You might not be the only one feeling the pain of post-holiday pounds. It’s not uncommon for your dog to gain a few extra pounds in the winter too. During these months, we eat tons of hearty, rich meals (and maybe your dog gets your leftovers), and we’re less active. But while five pounds here and there might not make a big difference to a human, it’s a lot of added weight to a dog. 

During the frigid winter temperatures, it’s easy to be tempted to just let your dog out to do his business and come right back in. But like humans, dogs can get stir-crazy too. Pent up anxiety and boredom can be a destructive combo for some dogs, who may turn their energy into bad behavior like digging in the trash or chewing shoes. As the old saying goes, a tired dog is a good dog. Even a brisk 20-minute walk will do wonders to help burn off that energy.
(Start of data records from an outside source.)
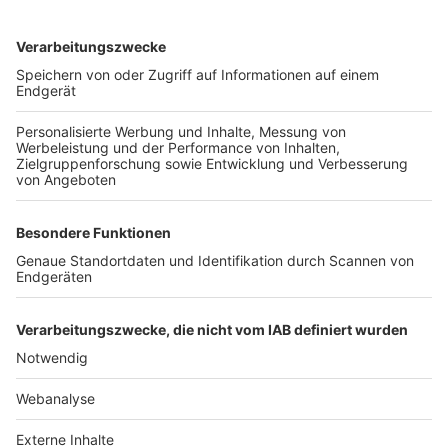
TOP-VEREINE
TOP-PARTNER
SFV
DFB
UEFA
FIFA
Nutzungsbedingungen
Datenschutz
Impressum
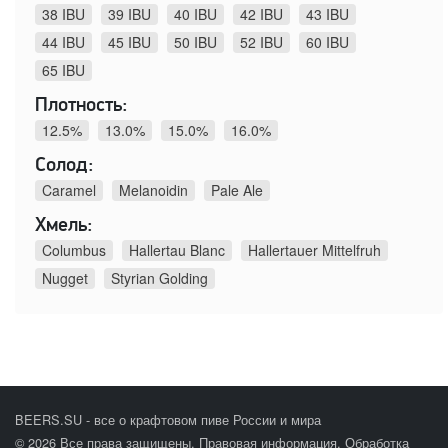
38 IBU
39 IBU
40 IBU
42 IBU
43 IBU
44 IBU
45 IBU
50 IBU
52 IBU
60 IBU
65 IBU
Плотность:
12.5%
13.0%
15.0%
16.0%
Солод:
Caramel
Melanoidin
Pale Ale
Хмель:
Columbus
Hallertau Blanc
Hallertauer Mittelfruh
Nugget
Styrian Golding
BEERS.SU - все о крафтовом пиве России и мира
© 2026 Все права защищены.
Правовая информация
.
Обработка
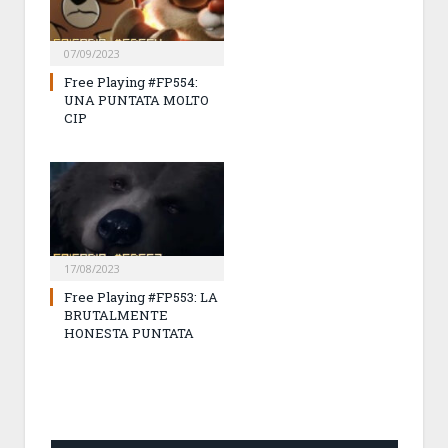
07/09/2023
Free Playing #FP554:
UNA PUNTATA MOLTO
CIP
17/08/2023
Free Playing #FP553: LA
BRUTALMENTE
HONESTA PUNTATA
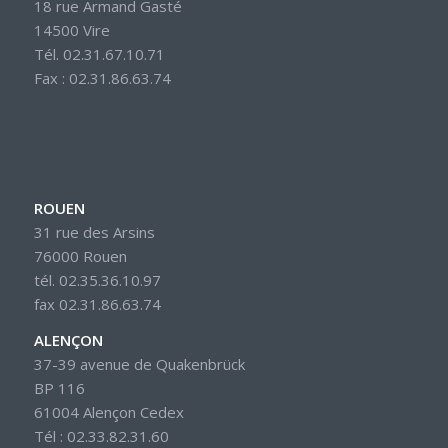
18 rue Armand Gasté
14500 Vire
Tél. 02.31.67.10.71
Fax : 02.31.86.63.74
ROUEN
31 rue des Arsins
76000 Rouen
tél. 02.35.36.10.97
fax 02.31.86.63.74
ALENÇON
37-39 avenue de Quakenbrück
BP 116
61004 Alençon Cedex
Tél : 02.33.82.31.60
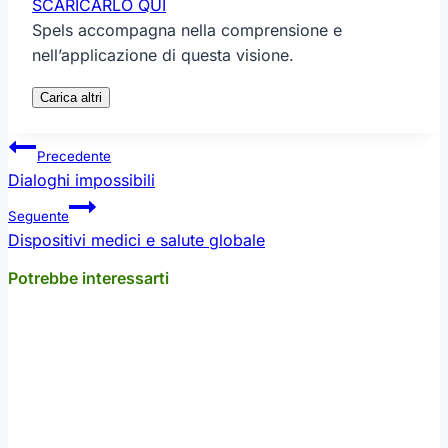
SCARICARLO QUI
Spels accompagna nella comprensione e
nell’applicazione di questa visione.
Carica altri
Navigazione
Precedente
articoli
Dialoghi impossibili
Seguente
Dispositivi medici e salute globale
Potrebbe interessarti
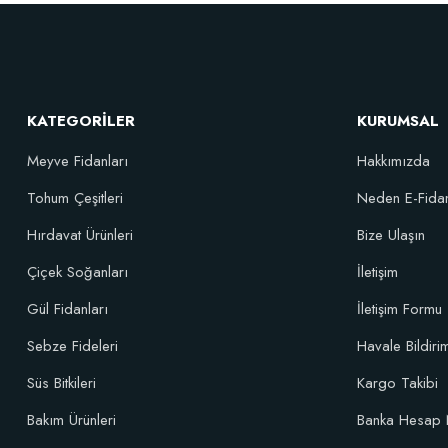
KATEGORİLER
KURUMSAL
Meyve Fidanları
Hakkımızda
Tohum Çeşitleri
Neden E-Fida
Özel Karışım Fidan Tutma Yüzdesini Arttıran Organik Dikim Gübresi (
Hırdavat Ürünleri
Bize Ulaşın
Çiçek Soğanları
İletişim
106,81 TL
Gül Fidanları
İletişim Formu
Sebze Fideleri
Havale Bildir
Sepete Ekle
Süs Bitkileri
Kargo Takibi
Bakım Ürünleri
Banka Hesap 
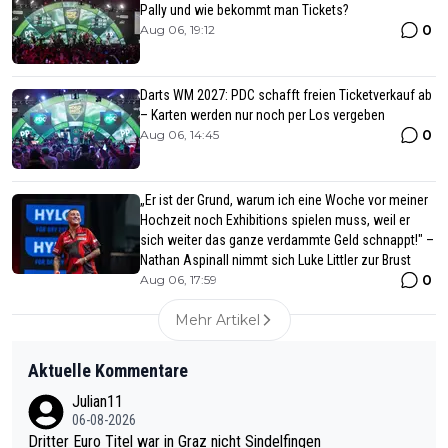
Pally und wie bekommt man Tickets?
0
Aug 06, 19:12
Darts WM 2027: PDC schafft freien Ticketverkauf ab
– Karten werden nur noch per Los vergeben
0
Aug 06, 14:45
„Er ist der Grund, warum ich eine Woche vor meiner
Hochzeit noch Exhibitions spielen muss, weil er
sich weiter das ganze verdammte Geld schnappt!" –
Nathan Aspinall nimmt sich Luke Littler zur Brust
0
Aug 06, 17:59
Mehr Artikel
Aktuelle Kommentare
Julian11
06-08-2026
Dritter Euro Titel war in Graz nicht Sindelfingen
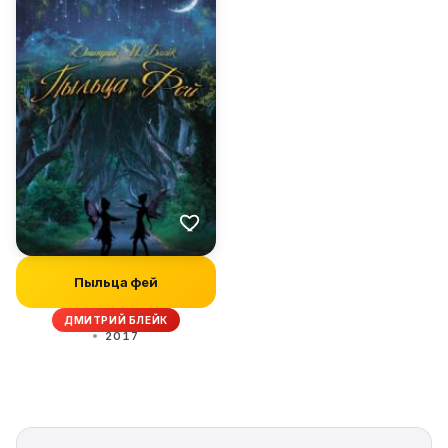
Пыльца фей
ДМИТРИЙ БЛЕЙК
2017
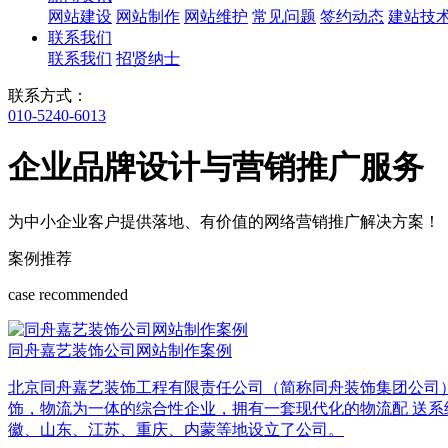
网站建设
网站制作
网站维护
常见问题
签约动态
建站技
联系我们
联系我们
招贤纳士
联系方式：
010-5240-6013
企业品牌设计与营销推广服务
为中小企业客户提供落地、有价值的网络营销推广解决方案！
案例推荐
case recommended
同舟嘉艺装饰公司网站制作案例
北京同舟嘉艺装饰工程有限责任公司（简称同舟装饰集团公司
饰，物流为一体的综合性企业，拥有一套现代化的物流配 送系
徽、山东、江苏、重庆、内蒙等地设立了公司。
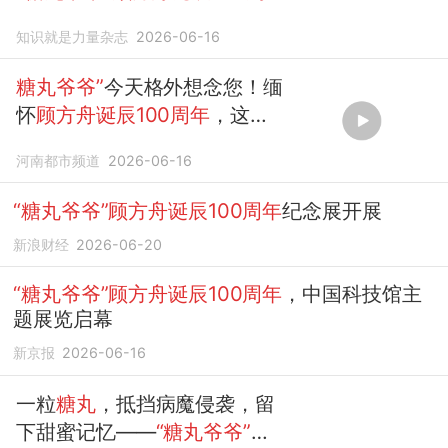
年
知识就是力量杂志
2026-06-16
糖丸爷爷”
今天格外想念您！缅
怀
顾方舟诞辰100周年
，这颗
最甜的糖 我们永远不忘。
河南都市频道
2026-06-16
“糖丸爷爷”顾方舟诞辰100周年
纪念展开展
新浪财经
2026-06-20
“糖丸爷爷”顾方舟诞辰100周年
，中国科技馆主
题展览启幕
新京报
2026-06-16
一粒
糖丸
，抵挡病魔侵袭，留
下甜蜜记忆——
“糖丸爷爷”顾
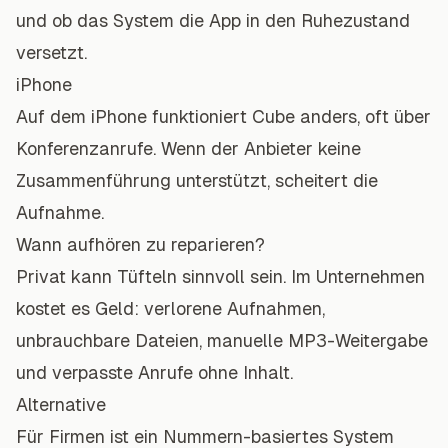
und ob das System die App in den Ruhezustand
versetzt.
iPhone
Auf dem iPhone funktioniert Cube anders, oft über
Konferenzanrufe. Wenn der Anbieter keine
Zusammenführung unterstützt, scheitert die
Aufnahme.
Wann aufhören zu reparieren?
Privat kann Tüfteln sinnvoll sein. Im Unternehmen
kostet es Geld: verlorene Aufnahmen,
unbrauchbare Dateien, manuelle MP3-Weitergabe
und verpasste Anrufe ohne Inhalt.
Alternative
Für Firmen ist ein Nummern-basiertes System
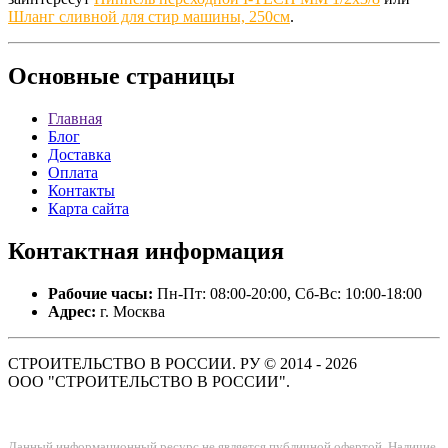
Шланг сливной для стир машины, 250см
.
Основные
страницы
Главная
Блог
Доставка
Оплата
Контакты
Карта сайта
Контактная
информация
Рабочие часы:
Пн-Пт: 08:00-20:00, Сб-Вс: 10:00-18:00
Адрес:
г. Москва
СТРОИТЕЛЬСТВО В РОССИИ. РУ © 2014 - 2026
ООО "СТРОИТЕЛЬСТВО В РОССИИ".
Данный информационный ресурс не является публичной офертой. Наличие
Because cold weather can potentially be dangerous for your pup, it’s important to take precautions and plan ahead for your winter walks:

Consider your dog’s age and health first. Puppies and older dogs are much more sensitive to cold weather. If it’s especially cold outside, only take them out to potty and find an indoor activity to get them moving instead. If your dog has hip dysplasia or arthritis, avoid the cold altogether.  

Avoid walking at the coldest times of day. If possible, stick to daylight hours. This will not only likely be warmer for you both, it will make you more visible to cars.

If your dog is up for it, dress him in a dog jacket and booties. Some dogs don’t really take to being dressed up, so if you throw a sweater on him and he immediately plays dead, don’t push it. Just make it a quicker walk. 

Pay attention to body language. If your dog is shivering, licking their paws, or acting lethargic, it’s time to head home immediately. 
When you get home, thoroughly wipe your dog’s paws and legs to remove and salt or ice melt chemicals. Remove any snowballs or ice from between the toes too. After your dog is home and all tuckered out, nothing is better than curling up in warm, cozy bed.